Pictures do not belong in the copy; transcribe everything else in the records exactly.

+++ Supplied entries +++

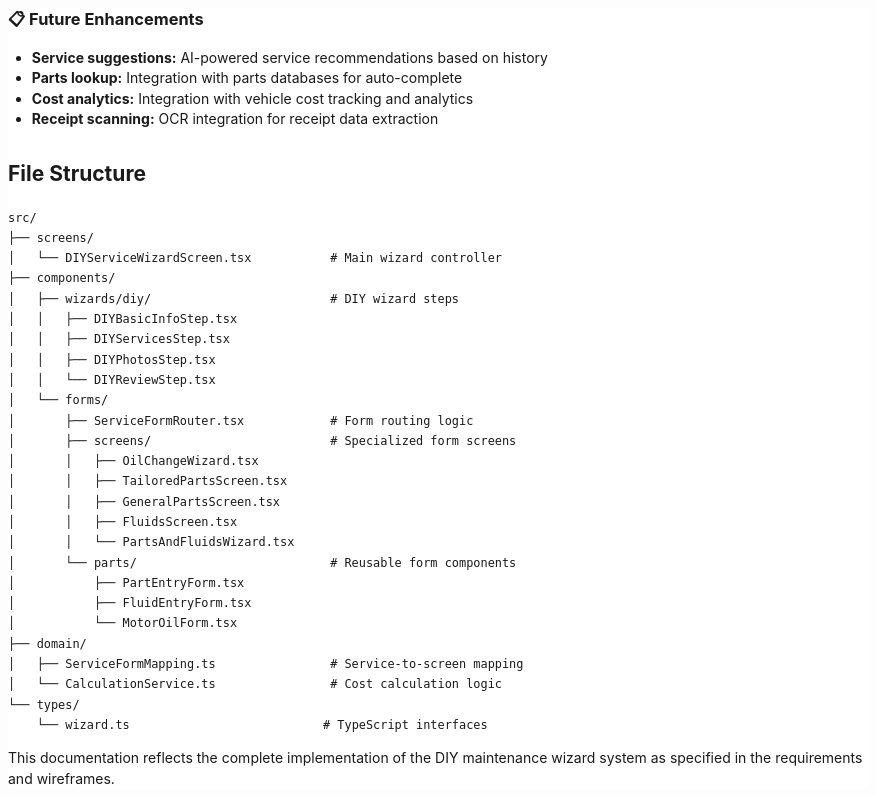 ### 📋 Future Enhancements
- **Service suggestions:** AI-powered service recommendations based on history
- **Parts lookup:** Integration with parts databases for auto-complete
- **Cost analytics:** Integration with vehicle cost tracking and analytics
- **Receipt scanning:** OCR integration for receipt data extraction

## File Structure

```
src/
├── screens/
│   └── DIYServiceWizardScreen.tsx           # Main wizard controller
├── components/
│   ├── wizards/diy/                         # DIY wizard steps
│   │   ├── DIYBasicInfoStep.tsx
│   │   ├── DIYServicesStep.tsx
│   │   ├── DIYPhotosStep.tsx
│   │   └── DIYReviewStep.tsx
│   └── forms/
│       ├── ServiceFormRouter.tsx            # Form routing logic
│       ├── screens/                         # Specialized form screens
│       │   ├── OilChangeWizard.tsx
│       │   ├── TailoredPartsScreen.tsx
│       │   ├── GeneralPartsScreen.tsx
│       │   ├── FluidsScreen.tsx
│       │   └── PartsAndFluidsWizard.tsx
│       └── parts/                           # Reusable form components
│           ├── PartEntryForm.tsx
│           ├── FluidEntryForm.tsx
│           └── MotorOilForm.tsx
├── domain/
│   ├── ServiceFormMapping.ts                # Service-to-screen mapping
│   └── CalculationService.ts                # Cost calculation logic
└── types/
    └── wizard.ts                           # TypeScript interfaces
```

This documentation reflects the complete implementation of the DIY maintenance wizard system as specified in the requirements and wireframes.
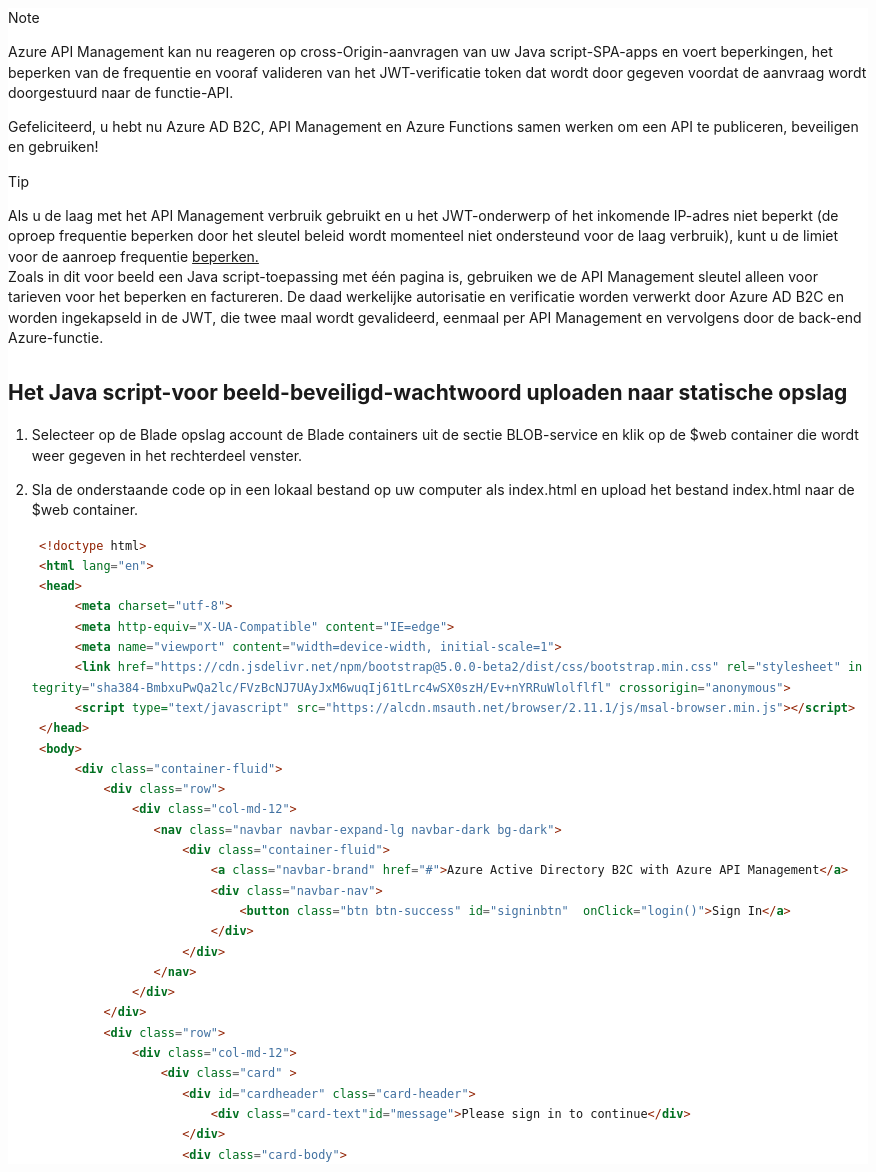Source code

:    > [!NOTE]
   > Azure API Management kan nu reageren op cross-Origin-aanvragen van uw Java script-SPA-apps en voert beperkingen, het beperken van de frequentie en vooraf valideren van het JWT-verificatie token dat wordt door gegeven voordat de aanvraag wordt doorgestuurd naar de functie-API.
   > 
   > Gefeliciteerd, u hebt nu Azure AD B2C, API Management en Azure Functions samen werken om een API te publiceren, beveiligen en gebruiken!

   > [!TIP]
   > Als u de laag met het API Management verbruik gebruikt en u het JWT-onderwerp of het inkomende IP-adres niet beperkt (de oproep frequentie beperken door het sleutel beleid wordt momenteel niet ondersteund voor de laag verbruik), kunt u de limiet voor de aanroep frequentie [beperken.](./api-management-access-restriction-policies.md#LimitCallRate)  
   > Zoals in dit voor beeld een Java script-toepassing met één pagina is, gebruiken we de API Management sleutel alleen voor tarieven voor het beperken en factureren. De daad werkelijke autorisatie en verificatie worden verwerkt door Azure AD B2C en worden ingekapseld in de JWT, die twee maal wordt gevalideerd, eenmaal per API Management en vervolgens door de back-end Azure-functie.

## <a name="upload-the-javascript-spa-sample-to-static-storage"></a>Het Java script-voor beeld-beveiligd-wachtwoord uploaden naar statische opslag

1. Selecteer op de Blade opslag account de Blade containers uit de sectie BLOB-service en klik op de $web container die wordt weer gegeven in het rechterdeel venster.
1. Sla de onderstaande code op in een lokaal bestand op uw computer als index.html en upload het bestand index.html naar de $web container.

   ```html
    <!doctype html>
    <html lang="en">
    <head>
         <meta charset="utf-8">
         <meta http-equiv="X-UA-Compatible" content="IE=edge">
         <meta name="viewport" content="width=device-width, initial-scale=1">
         <link href="https://cdn.jsdelivr.net/npm/bootstrap@5.0.0-beta2/dist/css/bootstrap.min.css" rel="stylesheet" integrity="sha384-BmbxuPwQa2lc/FVzBcNJ7UAyJxM6wuqIj61tLrc4wSX0szH/Ev+nYRRuWlolflfl" crossorigin="anonymous">
         <script type="text/javascript" src="https://alcdn.msauth.net/browser/2.11.1/js/msal-browser.min.js"></script>
    </head>
    <body>
         <div class="container-fluid">
             <div class="row">
                 <div class="col-md-12">
                    <nav class="navbar navbar-expand-lg navbar-dark bg-dark">
                        <div class="container-fluid">
                            <a class="navbar-brand" href="#">Azure Active Directory B2C with Azure API Management</a>
                            <div class="navbar-nav">
                                <button class="btn btn-success" id="signinbtn"  onClick="login()">Sign In</a>
                            </div>
                        </div>
                    </nav>
                 </div>
             </div>
             <div class="row">
                 <div class="col-md-12">
                     <div class="card" >
                        <div id="cardheader" class="card-header">
                            <div class="card-text"id="message">Please sign in to continue</div>
                        </div>
                        <div class="card-body">
   ```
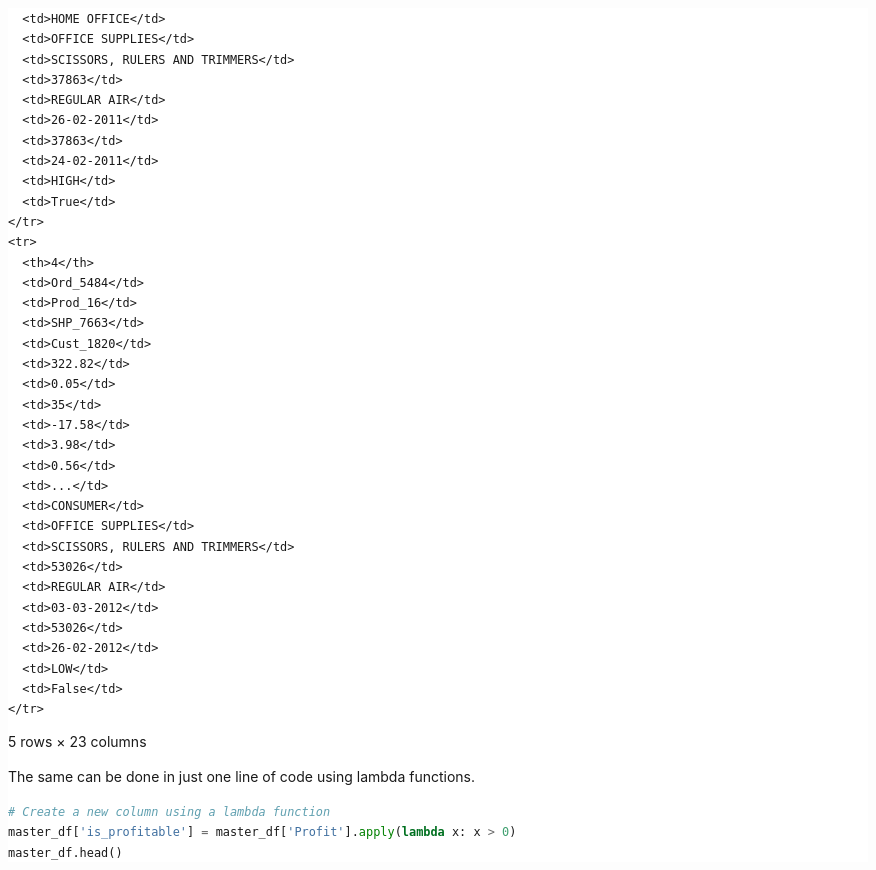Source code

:       <td>HOME OFFICE</td>
      <td>OFFICE SUPPLIES</td>
      <td>SCISSORS, RULERS AND TRIMMERS</td>
      <td>37863</td>
      <td>REGULAR AIR</td>
      <td>26-02-2011</td>
      <td>37863</td>
      <td>24-02-2011</td>
      <td>HIGH</td>
      <td>True</td>
    </tr>
    <tr>
      <th>4</th>
      <td>Ord_5484</td>
      <td>Prod_16</td>
      <td>SHP_7663</td>
      <td>Cust_1820</td>
      <td>322.82</td>
      <td>0.05</td>
      <td>35</td>
      <td>-17.58</td>
      <td>3.98</td>
      <td>0.56</td>
      <td>...</td>
      <td>CONSUMER</td>
      <td>OFFICE SUPPLIES</td>
      <td>SCISSORS, RULERS AND TRIMMERS</td>
      <td>53026</td>
      <td>REGULAR AIR</td>
      <td>03-03-2012</td>
      <td>53026</td>
      <td>26-02-2012</td>
      <td>LOW</td>
      <td>False</td>
    </tr>
  </tbody>
</table>
<p>5 rows × 23 columns</p>
</div>



The same can be done in just one line of code using lambda functions. 


```python
# Create a new column using a lambda function
master_df['is_profitable'] = master_df['Profit'].apply(lambda x: x > 0)
master_df.head()
```




<div>
<style scoped>
    .dataframe tbody tr th:only-of-type {
        vertical-align: middle;
    }
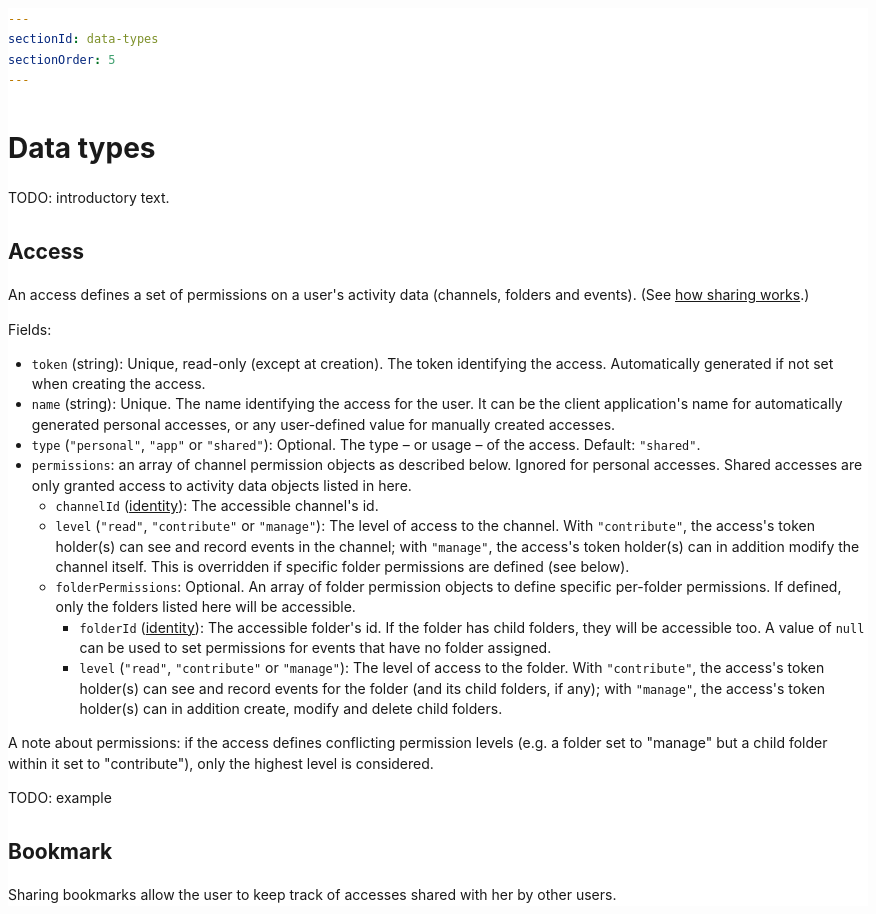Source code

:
 ```yaml
---
sectionId: data-types
sectionOrder: 5
---
```


# Data types

TODO: introductory text.


## <a id="data-types-access"></a>Access

An access defines a set of permissions on a user's activity data (channels, folders and events). (See [how sharing works](#overview-sharing).)

Fields:

- `token` (string): Unique, read-only (except at creation). The token identifying the access. Automatically generated if not set when creating the access.
- `name` (string): Unique. The name identifying the access for the user. It can be the client application's name for automatically generated personal accesses, or any user-defined value for manually created accesses.
- `type` (`"personal"`, `"app"` or `"shared"`): Optional. The type – or usage – of the access. Default: `"shared"`.
- `permissions`: an array of channel permission objects as described below. Ignored for personal accesses. Shared accesses are only granted access to activity data objects listed in here.
	- `channelId` ([identity](#data-types-identity)): The accessible channel's id.
	- `level` (`"read"`, `"contribute"` or `"manage"`): The level of access to the channel. With `"contribute"`, the access's token holder(s) can see and record events in the channel; with `"manage"`, the access's token holder(s) can in addition modify the channel itself. This is overridden if specific folder permissions are defined (see below).
	- `folderPermissions`: Optional. An array of folder permission objects to define specific per-folder permissions. If defined, only the folders listed here will be accessible.
		- `folderId` ([identity](#data-types-identity)): The accessible folder's id. If the folder has child folders, they will be accessible too. A  value of `null` can be used to set permissions for events that have no folder assigned.
		- `level` (`"read"`, `"contribute"` or `"manage"`): The level of access to the folder. With `"contribute"`, the access's token holder(s) can see and record events for the folder (and its child folders, if any); with `"manage"`, the access's token holder(s) can in addition create, modify and delete child folders.

A note about permissions: if the access defines conflicting permission levels (e.g. a folder set to "manage" but a child folder within it set to "contribute"), only the highest level is considered.

TODO: example


## <a id="data-types-bookmark"></a>Bookmark

Sharing bookmarks allow the user to keep track of accesses shared with her by other users.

+++

§ The completed task
 ### 📋 Future Enhancements
- **Service suggestions:** AI-powered service recommendations based on history
- **Parts lookup:** Integration with parts databases for auto-complete
- **Cost analytics:** Integration with vehicle cost tracking and analytics
- **Receipt scanning:** OCR integration for receipt data extraction

## File Structure

```
src/
├── screens/
│   └── DIYServiceWizardScreen.tsx           # Main wizard controller
├── components/
│   ├── wizards/diy/                         # DIY wizard steps
│   │   ├── DIYBasicInfoStep.tsx
│   │   ├── DIYServicesStep.tsx
│   │   ├── DIYPhotosStep.tsx
│   │   └── DIYReviewStep.tsx
│   └── forms/
│       ├── ServiceFormRouter.tsx            # Form routing logic
│       ├── screens/                         # Specialized form screens
│       │   ├── OilChangeWizard.tsx
│       │   ├── TailoredPartsScreen.tsx
│       │   ├── GeneralPartsScreen.tsx
│       │   ├── FluidsScreen.tsx
│       │   └── PartsAndFluidsWizard.tsx
│       └── parts/                           # Reusable form components
│           ├── PartEntryForm.tsx
│           ├── FluidEntryForm.tsx
│           └── MotorOilForm.tsx
├── domain/
│   ├── ServiceFormMapping.ts                # Service-to-screen mapping
│   └── CalculationService.ts                # Cost calculation logic
└── types/
    └── wizard.ts                           # TypeScript interfaces
```

This documentation reflects the complete implementation of the DIY maintenance wizard system as specified in the requirements and wireframes.
Source code

:    > [!NOTE]
   > Azure API Management kan nu reageren op cross-Origin-aanvragen van uw Java script-SPA-apps en voert beperkingen, het beperken van de frequentie en vooraf valideren van het JWT-verificatie token dat wordt door gegeven voordat de aanvraag wordt doorgestuurd naar de functie-API.
   > 
   > Gefeliciteerd, u hebt nu Azure AD B2C, API Management en Azure Functions samen werken om een API te publiceren, beveiligen en gebruiken!

   > [!TIP]
   > Als u de laag met het API Management verbruik gebruikt en u het JWT-onderwerp of het inkomende IP-adres niet beperkt (de oproep frequentie beperken door het sleutel beleid wordt momenteel niet ondersteund voor de laag verbruik), kunt u de limiet voor de aanroep frequentie [beperken.](./api-management-access-restriction-policies.md#LimitCallRate)  
   > Zoals in dit voor beeld een Java script-toepassing met één pagina is, gebruiken we de API Management sleutel alleen voor tarieven voor het beperken en factureren. De daad werkelijke autorisatie en verificatie worden verwerkt door Azure AD B2C en worden ingekapseld in de JWT, die twee maal wordt gevalideerd, eenmaal per API Management en vervolgens door de back-end Azure-functie.

## <a name="upload-the-javascript-spa-sample-to-static-storage"></a>Het Java script-voor beeld-beveiligd-wachtwoord uploaden naar statische opslag

1. Selecteer op de Blade opslag account de Blade containers uit de sectie BLOB-service en klik op de $web container die wordt weer gegeven in het rechterdeel venster.
1. Sla de onderstaande code op in een lokaal bestand op uw computer als index.html en upload het bestand index.html naar de $web container.

   ```html
    <!doctype html>
    <html lang="en">
    <head>
         <meta charset="utf-8">
         <meta http-equiv="X-UA-Compatible" content="IE=edge">
         <meta name="viewport" content="width=device-width, initial-scale=1">
         <link href="https://cdn.jsdelivr.net/npm/bootstrap@5.0.0-beta2/dist/css/bootstrap.min.css" rel="stylesheet" integrity="sha384-BmbxuPwQa2lc/FVzBcNJ7UAyJxM6wuqIj61tLrc4wSX0szH/Ev+nYRRuWlolflfl" crossorigin="anonymous">
         <script type="text/javascript" src="https://alcdn.msauth.net/browser/2.11.1/js/msal-browser.min.js"></script>
    </head>
    <body>
         <div class="container-fluid">
             <div class="row">
                 <div class="col-md-12">
                    <nav class="navbar navbar-expand-lg navbar-dark bg-dark">
                        <div class="container-fluid">
                            <a class="navbar-brand" href="#">Azure Active Directory B2C with Azure API Management</a>
                            <div class="navbar-nav">
                                <button class="btn btn-success" id="signinbtn"  onClick="login()">Sign In</a>
                            </div>
                        </div>
                    </nav>
                 </div>
             </div>
             <div class="row">
                 <div class="col-md-12">
                     <div class="card" >
                        <div id="cardheader" class="card-header">
                            <div class="card-text"id="message">Please sign in to continue</div>
                        </div>
                        <div class="card-body">
   ```
Source code

:       <td>HOME OFFICE</td>
      <td>OFFICE SUPPLIES</td>
      <td>SCISSORS, RULERS AND TRIMMERS</td>
      <td>37863</td>
      <td>REGULAR AIR</td>
      <td>26-02-2011</td>
      <td>37863</td>
      <td>24-02-2011</td>
      <td>HIGH</td>
      <td>True</td>
    </tr>
    <tr>
      <th>4</th>
      <td>Ord_5484</td>
      <td>Prod_16</td>
      <td>SHP_7663</td>
      <td>Cust_1820</td>
      <td>322.82</td>
      <td>0.05</td>
      <td>35</td>
      <td>-17.58</td>
      <td>3.98</td>
      <td>0.56</td>
      <td>...</td>
      <td>CONSUMER</td>
      <td>OFFICE SUPPLIES</td>
      <td>SCISSORS, RULERS AND TRIMMERS</td>
      <td>53026</td>
      <td>REGULAR AIR</td>
      <td>03-03-2012</td>
      <td>53026</td>
      <td>26-02-2012</td>
      <td>LOW</td>
      <td>False</td>
    </tr>
  </tbody>
</table>
<p>5 rows × 23 columns</p>
</div>



The same can be done in just one line of code using lambda functions. 


```python
# Create a new column using a lambda function
master_df['is_profitable'] = master_df['Profit'].apply(lambda x: x > 0)
master_df.head()
```




<div>
<style scoped>
    .dataframe tbody tr th:only-of-type {
        vertical-align: middle;
    }
Source code

:
 ```yaml
---
sectionId: data-types
sectionOrder: 5
---
```


# Data types

TODO: introductory text.


## <a id="data-types-access"></a>Access

An access defines a set of permissions on a user's activity data (channels, folders and events). (See [how sharing works](#overview-sharing).)

Fields:

- `token` (string): Unique, read-only (except at creation). The token identifying the access. Automatically generated if not set when creating the access.
- `name` (string): Unique. The name identifying the access for the user. It can be the client application's name for automatically generated personal accesses, or any user-defined value for manually created accesses.
- `type` (`"personal"`, `"app"` or `"shared"`): Optional. The type – or usage – of the access. Default: `"shared"`.
- `permissions`: an array of channel permission objects as described below. Ignored for personal accesses. Shared accesses are only granted access to activity data objects listed in here.
	- `channelId` ([identity](#data-types-identity)): The accessible channel's id.
	- `level` (`"read"`, `"contribute"` or `"manage"`): The level of access to the channel. With `"contribute"`, the access's token holder(s) can see and record events in the channel; with `"manage"`, the access's token holder(s) can in addition modify the channel itself. This is overridden if specific folder permissions are defined (see below).
	- `folderPermissions`: Optional. An array of folder permission objects to define specific per-folder permissions. If defined, only the folders listed here will be accessible.
		- `folderId` ([identity](#data-types-identity)): The accessible folder's id. If the folder has child folders, they will be accessible too. A  value of `null` can be used to set permissions for events that have no folder assigned.
		- `level` (`"read"`, `"contribute"` or `"manage"`): The level of access to the folder. With `"contribute"`, the access's token holder(s) can see and record events for the folder (and its child folders, if any); with `"manage"`, the access's token holder(s) can in addition create, modify and delete child folders.

A note about permissions: if the access defines conflicting permission levels (e.g. a folder set to "manage" but a child folder within it set to "contribute"), only the highest level is considered.

TODO: example


## <a id="data-types-bookmark"></a>Bookmark

Sharing bookmarks allow the user to keep track of accesses shared with her by other users.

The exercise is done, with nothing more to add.